### REQUIRED WORK
Pick out each line in the data below that contains the word "value" and copy those lines in full.

### RECORD SET
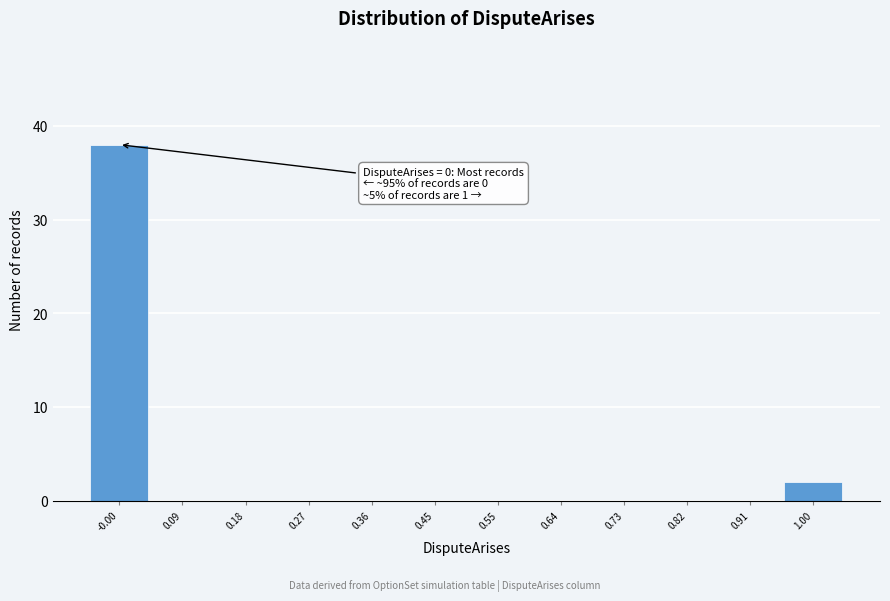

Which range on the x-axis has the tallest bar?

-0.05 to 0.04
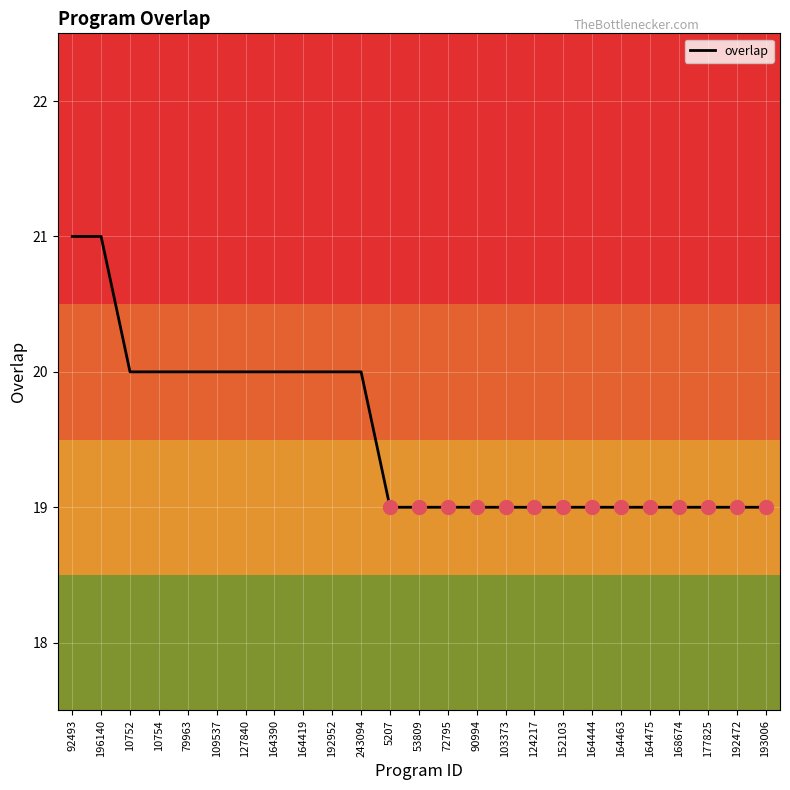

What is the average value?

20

--

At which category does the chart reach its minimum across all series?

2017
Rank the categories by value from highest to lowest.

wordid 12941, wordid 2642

### RESULT OF THIS TASK
What is the average value?
Rank the categories by value from highest to lowest.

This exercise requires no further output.